= Will Mortlock =

English cricketer

William Mortlock (18 July 1832 at Kennington, London – 23 January 1884 at Lambeth, London) was an English professional cricketer who played from 1851 to 1870. His brother Thomas was a umpire.

A right-handed batsman and slow underarm bowler who played for Surrey County Cricket Club, Mortlock made 191 known appearances. He represented the Players in the Gentlemen v Players series.

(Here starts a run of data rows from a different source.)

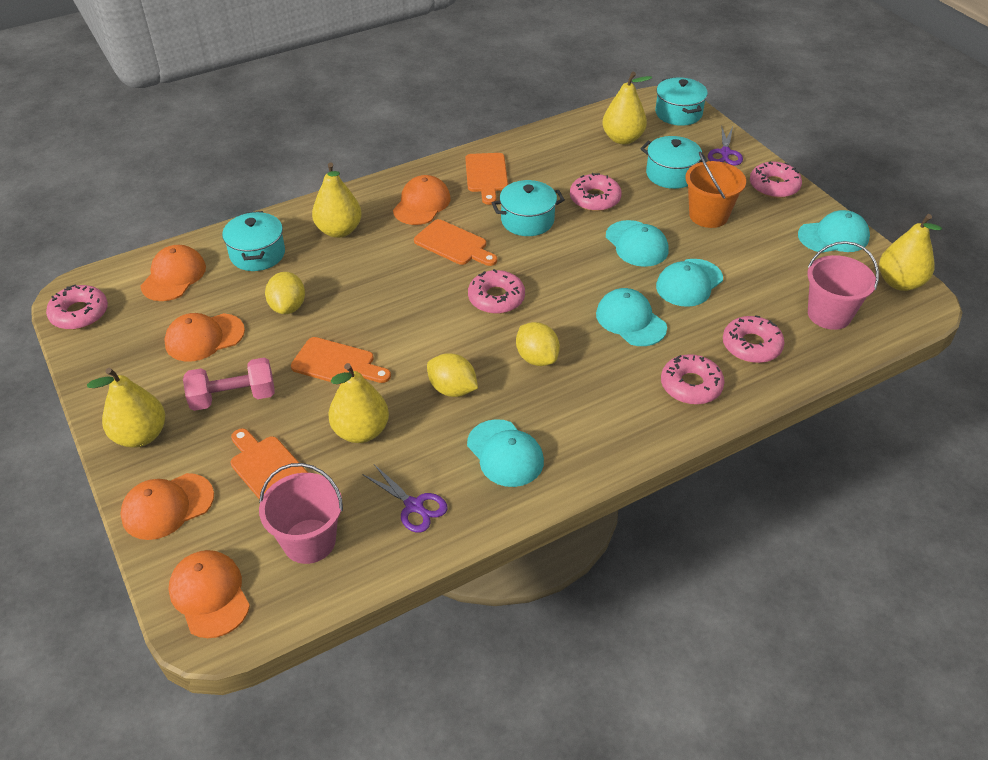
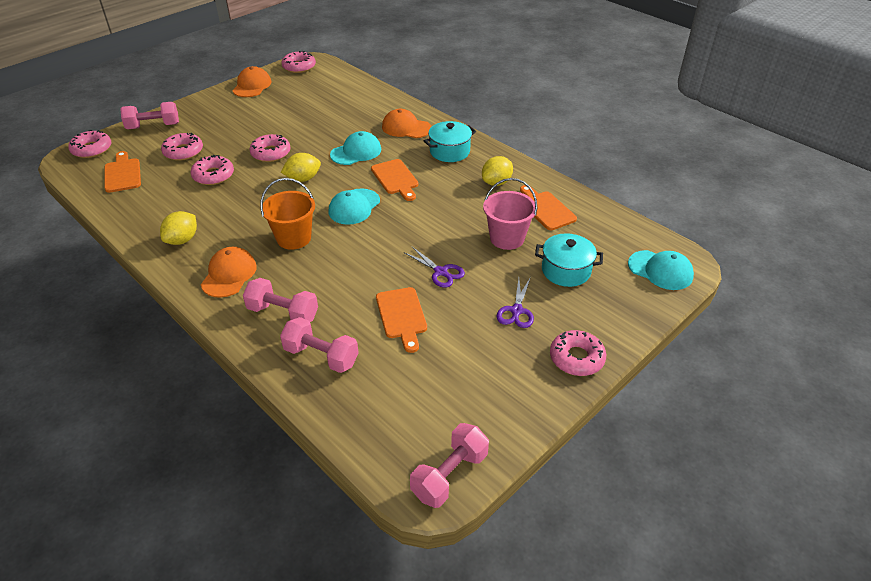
orange cap: 5 -> 3
pink bucket: 2 -> 1
pink dumbbell: 1 -> 4
turquoise cap: 5 -> 3
turquoise pot: 4 -> 2
yellow pear: 5 -> 0

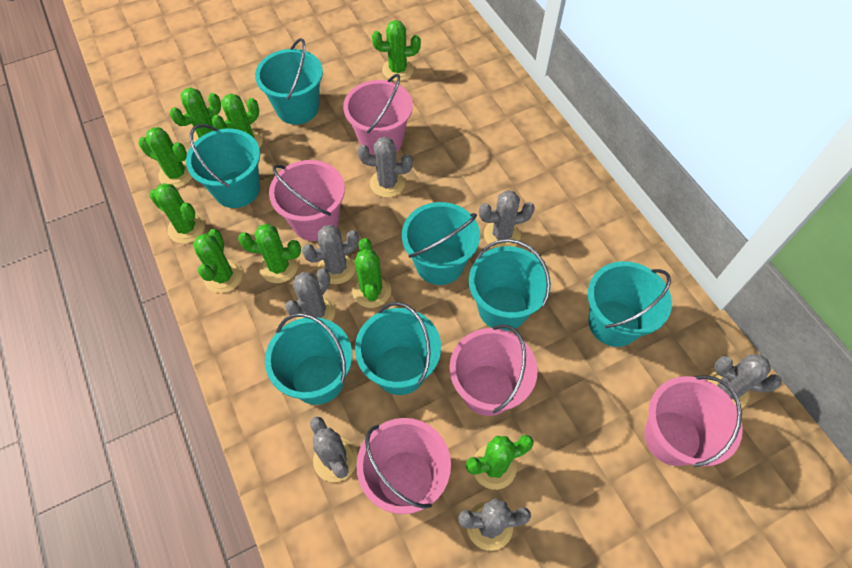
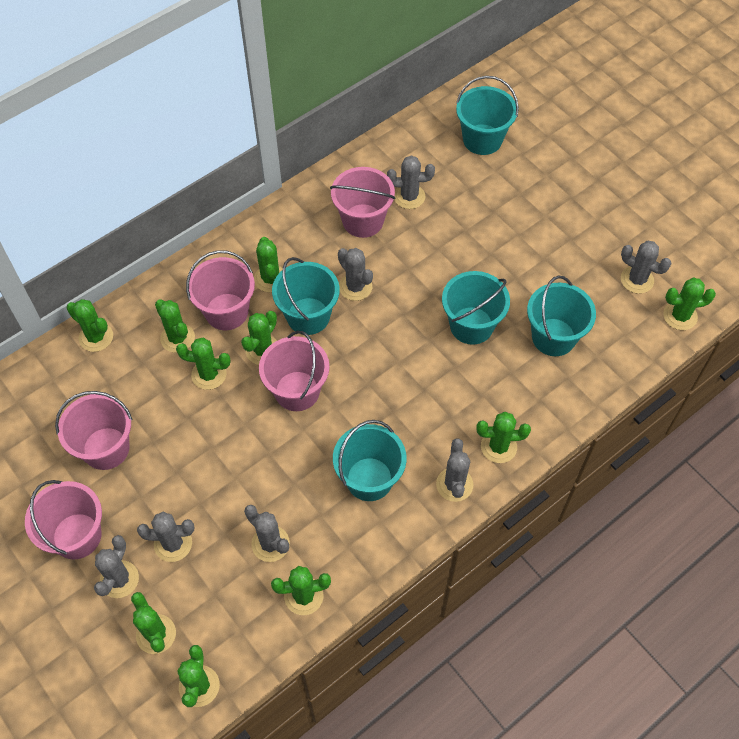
green cactus: 9 -> 10
turquoise bucket: 7 -> 5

Mortlock sometimes opened the innings and he scored a total of 5528 runs at an average of 18.73 with a highest score of 106. He made three career centuries. A versatile fielder, renowned as a longstop who seldom allowed a bye, he took 85 catches. He took 147 wickets with underarm bowling at 18.02 with a best analysis of 7/42 and he twice claimed ten wickets in a match. Haygarth said his lob bowling was 'rubbish'. Mortlock participated in the first cricket tour of Australia in 1861–2. The team travelled to Australia on the SS Great Britain. It was on this tour that Mortlock gained the nickname 'Old Stonewall' for his stubborn defensive batting and longstopping.

Mortlock died at his home in Acre Lane, Brixton, on 23 January 1884, after an illness that had incapacitated him for two years. He was buried at West Norwood Cemetery.